Türkiye’de hayvan varlığına dair istatistiksel bilgiler vererek konuşmasını sürdüren Dr. İsmail Mert, süt ve süt ürünleri değer zinciri, Türkiye’nin çiğ süt üretimi ve dünyadaki yeri, Türkiye’de süt sanayi, süt ve süt ürünleri dış ticareti başlıklı konular hakkında da kısa bilgiler verdi.

Panelin son konuşmasını Ankara Üniversitesi Öğretim Üyesi ve aynı zamanda da Ulusal Süt Konseyi Yönetim Kurulu Üyesi Olan Prof. Dr. Atila Yetişemeyen yaptı. Ulusal Süt Konseyi hakkında genel bilgiler veren ve bu kurumun 2009 yılında Gıda Tarım ve Hayvancılık Bakanlığına bağlı olarak kurulan ve herhangi bir resmi yaptırımı olmayan bir konsey olduğunu ifade eden Prof.
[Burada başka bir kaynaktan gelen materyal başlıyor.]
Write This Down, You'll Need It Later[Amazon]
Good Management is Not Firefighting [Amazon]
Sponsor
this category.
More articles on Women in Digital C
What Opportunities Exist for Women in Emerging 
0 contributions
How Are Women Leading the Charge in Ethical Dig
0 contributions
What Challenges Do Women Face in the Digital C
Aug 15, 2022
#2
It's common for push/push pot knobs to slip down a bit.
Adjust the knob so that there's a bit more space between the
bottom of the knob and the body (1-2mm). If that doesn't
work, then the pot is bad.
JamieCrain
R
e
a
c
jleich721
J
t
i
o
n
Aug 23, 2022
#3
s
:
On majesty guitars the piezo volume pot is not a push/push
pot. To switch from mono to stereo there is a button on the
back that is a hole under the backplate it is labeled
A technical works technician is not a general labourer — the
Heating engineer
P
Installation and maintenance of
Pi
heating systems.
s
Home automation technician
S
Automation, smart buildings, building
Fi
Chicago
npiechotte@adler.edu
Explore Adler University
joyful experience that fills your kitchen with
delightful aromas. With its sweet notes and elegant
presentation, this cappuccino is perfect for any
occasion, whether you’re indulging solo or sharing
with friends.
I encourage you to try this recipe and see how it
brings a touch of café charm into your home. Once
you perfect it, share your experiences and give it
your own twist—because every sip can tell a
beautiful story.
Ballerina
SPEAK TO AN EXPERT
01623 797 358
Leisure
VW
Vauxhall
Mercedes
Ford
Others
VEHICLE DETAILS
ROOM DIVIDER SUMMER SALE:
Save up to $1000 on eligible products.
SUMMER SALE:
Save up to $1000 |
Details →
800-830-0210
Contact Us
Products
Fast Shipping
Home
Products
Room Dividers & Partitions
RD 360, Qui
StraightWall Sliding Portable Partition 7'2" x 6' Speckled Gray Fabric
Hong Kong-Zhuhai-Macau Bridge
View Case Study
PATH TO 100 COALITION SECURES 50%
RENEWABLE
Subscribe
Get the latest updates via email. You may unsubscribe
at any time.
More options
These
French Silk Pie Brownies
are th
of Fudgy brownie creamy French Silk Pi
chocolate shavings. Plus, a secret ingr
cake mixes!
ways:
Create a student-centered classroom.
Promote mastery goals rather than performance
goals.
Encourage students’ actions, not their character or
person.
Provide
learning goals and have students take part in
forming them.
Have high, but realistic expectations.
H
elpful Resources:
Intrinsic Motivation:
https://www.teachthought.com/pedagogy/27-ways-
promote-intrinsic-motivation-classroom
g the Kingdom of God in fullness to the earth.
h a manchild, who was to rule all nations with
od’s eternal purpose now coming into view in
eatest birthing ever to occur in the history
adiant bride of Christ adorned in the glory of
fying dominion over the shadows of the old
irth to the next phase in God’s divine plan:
Dr. Yetişemeyen; “Özellikle birlik başkanlarımız ve sanayici kardeşlerimiz daha iyi bilirler. Bu konsey değişik kesimlerden oluşmaktadır. Bunların bir tarafı kamu yani Tarım Bakanlığı şemsiyesi ve patronajı altında kurulmuştur. Diğeri de sanayici kesimi, üretici kesimi, araştırma kurumları ve sivil toplum kuruluşlarıdır. Araştırma kurumları içerisinde üniversitelerde var” dedi.

Ulusal Süt Konseyinin 12 kişilik yönetim kurulu olduğunu ve bunların 3 tanesinin kamular yani Tarım Bakanlığından, 3 tanesinin üretici birliklerinden, 3 tanesinin sanayici kesimden diğer 3 tanesinin de araştırma kurumları ve sivil toplum kuruluşlarından oluştuğunu sözlerine ekleyen Prof. Dr. Yetişemeyen, konseyin en önemli görevlerinden birinin Türkiye’deki süt üretimini artırmak olduğunu da ayrıca ifade etti.

Soru cevapla devam eden programın sonunda Ayhan Şahenk Tarım Bilimleri ve Teknolojileri Fakültesi Dekanı Prof. Dr. Zafer Ulutaş tarafından panel başkanına ve panelistlere teşekkür belgesi takdim edildi.